#### [WHAT TO WORK ON]
The answer should hold exactly the lines of the entries below from the one containing "M-System Co., Ltd." through the last line, both included.
===============
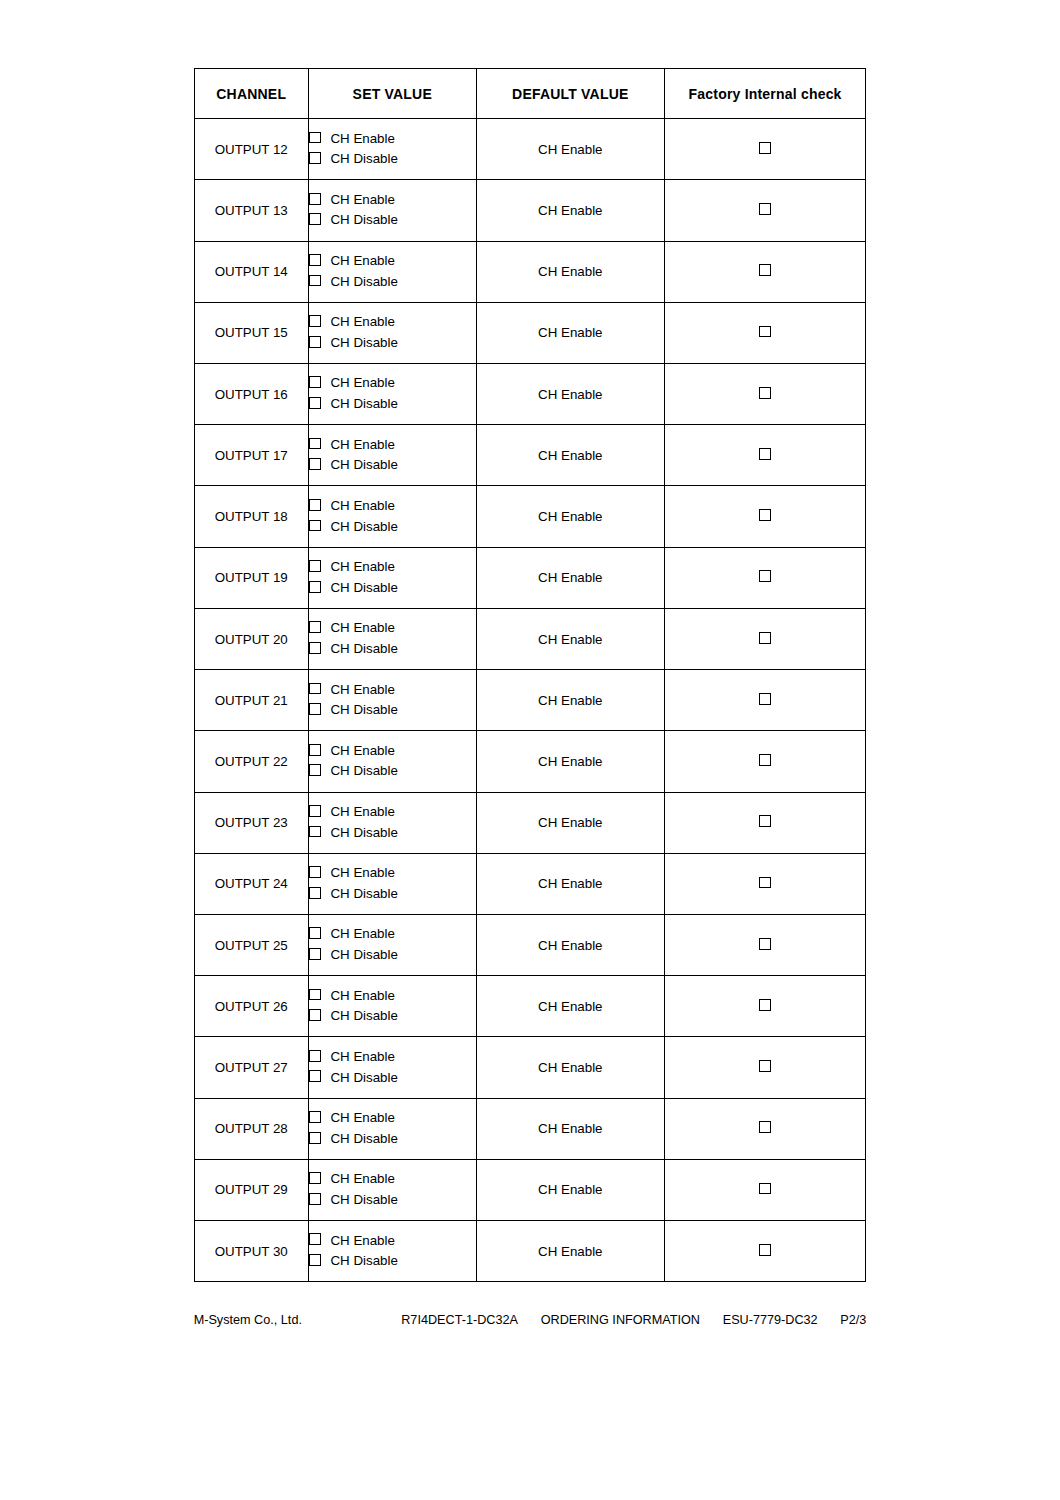| CHANNEL | SET VALUE | DEFAULT VALUE | Factory Internal check |
| --- | --- | --- | --- |
| OUTPUT 12 | CH Enable CH Disable | CH Enable | |
| OUTPUT 13 | CH Enable CH Disable | CH Enable | |
| OUTPUT 14 | CH Enable CH Disable | CH Enable | |
| OUTPUT 15 | CH Enable CH Disable | CH Enable | |
| OUTPUT 16 | CH Enable CH Disable | CH Enable | |
| OUTPUT 17 | CH Enable CH Disable | CH Enable | |
| OUTPUT 18 | CH Enable CH Disable | CH Enable | |
| OUTPUT 19 | CH Enable CH Disable | CH Enable | |
| OUTPUT 20 | CH Enable CH Disable | CH Enable | |
| OUTPUT 21 | CH Enable CH Disable | CH Enable | |
| OUTPUT 22 | CH Enable CH Disable | CH Enable | |
| OUTPUT 23 | CH Enable CH Disable | CH Enable | |
| OUTPUT 24 | CH Enable CH Disable | CH Enable | |
| OUTPUT 25 | CH Enable CH Disable | CH Enable | |
| OUTPUT 26 | CH Enable CH Disable | CH Enable | |
| OUTPUT 27 | CH Enable CH Disable | CH Enable | |
| OUTPUT 28 | CH Enable CH Disable | CH Enable | |
| OUTPUT 29 | CH Enable CH Disable | CH Enable | |
| OUTPUT 30 | CH Enable CH Disable | CH Enable | |
M-System Co., Ltd.
R7I4DECT-1-DC32AORDERING INFORMATION ESU-7779-DC32 P2/3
===============
#### [ANSWER SPACE]
M-System Co., Ltd.
R7I4DECT-1-DC32AORDERING INFORMATION ESU-7779-DC32 P2/3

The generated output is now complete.